◆ **TASK REQUIREMENTS**:
Please repeat all of the records, keeping every word unchanged.

◆ **Data extracted from a collection**:
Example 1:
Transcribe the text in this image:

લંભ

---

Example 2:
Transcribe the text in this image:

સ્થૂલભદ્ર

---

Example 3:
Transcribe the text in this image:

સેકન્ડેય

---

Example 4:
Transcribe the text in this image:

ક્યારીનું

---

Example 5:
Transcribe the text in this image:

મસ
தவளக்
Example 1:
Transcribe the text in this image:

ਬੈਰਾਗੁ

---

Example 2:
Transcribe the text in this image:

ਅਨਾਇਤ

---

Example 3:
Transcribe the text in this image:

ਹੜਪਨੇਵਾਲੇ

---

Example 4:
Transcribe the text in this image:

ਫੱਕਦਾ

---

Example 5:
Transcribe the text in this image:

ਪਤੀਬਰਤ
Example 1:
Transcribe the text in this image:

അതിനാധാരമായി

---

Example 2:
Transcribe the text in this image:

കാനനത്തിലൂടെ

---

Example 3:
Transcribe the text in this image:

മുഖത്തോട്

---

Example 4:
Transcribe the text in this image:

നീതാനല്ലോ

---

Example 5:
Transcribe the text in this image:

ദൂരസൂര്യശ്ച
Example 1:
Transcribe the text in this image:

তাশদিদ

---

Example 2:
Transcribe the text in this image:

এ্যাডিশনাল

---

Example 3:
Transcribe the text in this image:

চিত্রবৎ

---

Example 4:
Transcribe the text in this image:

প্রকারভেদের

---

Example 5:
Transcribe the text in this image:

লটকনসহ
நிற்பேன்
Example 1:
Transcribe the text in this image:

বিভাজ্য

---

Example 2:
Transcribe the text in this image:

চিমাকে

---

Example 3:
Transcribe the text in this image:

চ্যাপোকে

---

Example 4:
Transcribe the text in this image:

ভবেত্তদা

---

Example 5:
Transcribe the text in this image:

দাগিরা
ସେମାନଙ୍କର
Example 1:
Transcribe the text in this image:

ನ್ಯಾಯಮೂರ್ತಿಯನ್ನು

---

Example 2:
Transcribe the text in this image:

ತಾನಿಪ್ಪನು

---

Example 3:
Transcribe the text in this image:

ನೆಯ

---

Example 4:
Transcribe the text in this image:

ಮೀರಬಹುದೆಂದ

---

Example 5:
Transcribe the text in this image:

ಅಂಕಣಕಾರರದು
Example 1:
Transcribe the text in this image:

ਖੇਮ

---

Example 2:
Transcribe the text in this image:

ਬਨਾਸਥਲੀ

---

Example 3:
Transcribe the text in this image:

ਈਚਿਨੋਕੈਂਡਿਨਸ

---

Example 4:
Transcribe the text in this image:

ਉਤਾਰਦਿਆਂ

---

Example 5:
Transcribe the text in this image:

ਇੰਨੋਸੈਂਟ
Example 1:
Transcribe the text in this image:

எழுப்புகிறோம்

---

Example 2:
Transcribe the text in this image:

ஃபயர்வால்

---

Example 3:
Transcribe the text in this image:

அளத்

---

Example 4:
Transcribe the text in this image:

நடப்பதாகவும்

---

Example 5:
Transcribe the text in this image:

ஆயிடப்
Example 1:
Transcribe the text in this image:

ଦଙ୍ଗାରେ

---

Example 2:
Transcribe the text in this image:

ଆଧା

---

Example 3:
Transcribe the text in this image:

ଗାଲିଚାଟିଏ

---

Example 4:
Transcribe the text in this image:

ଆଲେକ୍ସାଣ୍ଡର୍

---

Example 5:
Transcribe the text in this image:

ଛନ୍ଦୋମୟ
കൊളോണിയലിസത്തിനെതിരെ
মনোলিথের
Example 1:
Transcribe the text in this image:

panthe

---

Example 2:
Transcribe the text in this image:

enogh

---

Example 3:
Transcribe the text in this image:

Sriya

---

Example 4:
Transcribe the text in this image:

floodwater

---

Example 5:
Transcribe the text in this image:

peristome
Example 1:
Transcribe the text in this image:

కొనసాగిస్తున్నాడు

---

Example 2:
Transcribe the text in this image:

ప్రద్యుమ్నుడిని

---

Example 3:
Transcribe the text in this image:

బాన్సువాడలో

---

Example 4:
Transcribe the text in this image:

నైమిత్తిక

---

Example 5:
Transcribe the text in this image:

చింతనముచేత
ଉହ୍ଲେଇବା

◆ **TASK RESULT**:
Example 1:
Transcribe the text in this image:

લંભ

---

Example 2:
Transcribe the text in this image:

સ્થૂલભદ્ર

---

Example 3:
Transcribe the text in this image:

સેકન્ડેય

---

Example 4:
Transcribe the text in this image:

ક્યારીનું

---

Example 5:
Transcribe the text in this image:

મસ
தவளக்
Example 1:
Transcribe the text in this image:

ਬੈਰਾਗੁ

---

Example 2:
Transcribe the text in this image:

ਅਨਾਇਤ

---

Example 3:
Transcribe the text in this image:

ਹੜਪਨੇਵਾਲੇ

---

Example 4:
Transcribe the text in this image:

ਫੱਕਦਾ

---

Example 5:
Transcribe the text in this image:

ਪਤੀਬਰਤ
Example 1:
Transcribe the text in this image:

അതിനാധാരമായി

---

Example 2:
Transcribe the text in this image:

കാനനത്തിലൂടെ

---

Example 3:
Transcribe the text in this image:

മുഖത്തോട്

---

Example 4:
Transcribe the text in this image:

നീതാനല്ലോ

---

Example 5:
Transcribe the text in this image:

ദൂരസൂര്യശ്ച
Example 1:
Transcribe the text in this image:

তাশদিদ

---

Example 2:
Transcribe the text in this image:

এ্যাডিশনাল

---

Example 3:
Transcribe the text in this image:

চিত্রবৎ

---

Example 4:
Transcribe the text in this image:

প্রকারভেদের

---

Example 5:
Transcribe the text in this image:

লটকনসহ
நிற்பேன்
Example 1:
Transcribe the text in this image:

বিভাজ্য

---

Example 2:
Transcribe the text in this image:

চিমাকে

---

Example 3:
Transcribe the text in this image:

চ্যাপোকে

---

Example 4:
Transcribe the text in this image:

ভবেত্তদা

---

Example 5:
Transcribe the text in this image:

দাগিরা
ସେମାନଙ୍କର
Example 1:
Transcribe the text in this image:

ನ್ಯಾಯಮೂರ್ತಿಯನ್ನು

---

Example 2:
Transcribe the text in this image:

ತಾನಿಪ್ಪನು

---

Example 3:
Transcribe the text in this image:

ನೆಯ

---

Example 4:
Transcribe the text in this image:

ಮೀರಬಹುದೆಂದ

---

Example 5:
Transcribe the text in this image:

ಅಂಕಣಕಾರರದು
Example 1:
Transcribe the text in this image:

ਖੇਮ

---

Example 2:
Transcribe the text in this image:

ਬਨਾਸਥਲੀ

---

Example 3:
Transcribe the text in this image:

ਈਚਿਨੋਕੈਂਡਿਨਸ

---

Example 4:
Transcribe the text in this image:

ਉਤਾਰਦਿਆਂ

---

Example 5:
Transcribe the text in this image:

ਇੰਨੋਸੈਂਟ
Example 1:
Transcribe the text in this image:

எழுப்புகிறோம்

---

Example 2:
Transcribe the text in this image:

ஃபயர்வால்

---

Example 3:
Transcribe the text in this image:

அளத்

---

Example 4:
Transcribe the text in this image:

நடப்பதாகவும்

---

Example 5:
Transcribe the text in this image:

ஆயிடப்
Example 1:
Transcribe the text in this image:

ଦଙ୍ଗାରେ

---

Example 2:
Transcribe the text in this image:

ଆଧା

---

Example 3:
Transcribe the text in this image:

ଗାଲିଚାଟିଏ

---

Example 4:
Transcribe the text in this image:

ଆଲେକ୍ସାଣ୍ଡର୍

---

Example 5:
Transcribe the text in this image:

ଛନ୍ଦୋମୟ
കൊളോണിയലിസത്തിനെതിരെ
মনোলিথের
Example 1:
Transcribe the text in this image:

panthe

---

Example 2:
Transcribe the text in this image:

enogh

---

Example 3:
Transcribe the text in this image:

Sriya

---

Example 4:
Transcribe the text in this image:

floodwater

---

Example 5:
Transcribe the text in this image:

peristome
Example 1:
Transcribe the text in this image:

కొనసాగిస్తున్నాడు

---

Example 2:
Transcribe the text in this image:

ప్రద్యుమ్నుడిని

---

Example 3:
Transcribe the text in this image:

బాన్సువాడలో

---

Example 4:
Transcribe the text in this image:

నైమిత్తిక

---

Example 5:
Transcribe the text in this image:

చింతనముచేత
ଉହ୍ଲେଇବା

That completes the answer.